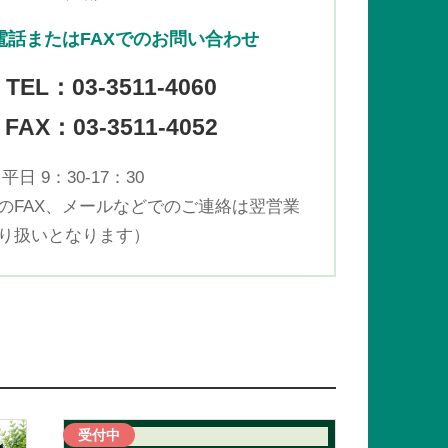
電話またはFAXでのお問い合わせ
TEL：
03-3511-4060
FAX：03-3511-4052
平日 9：30-17：30
のFAX、メールなどでのご連絡は翌営業
り扱いとなります）
受付中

^^^^

Please copy out the text of every item above word for word, with each line kept as it appears, and leave the pictures out.

#### Result for this exercise
電話またはFAXでのお問い合わせ
TEL：
03-3511-4060
FAX：03-3511-4052
平日 9：30-17：30
のFAX、メールなどでのご連絡は翌営業
り扱いとなります）
受付中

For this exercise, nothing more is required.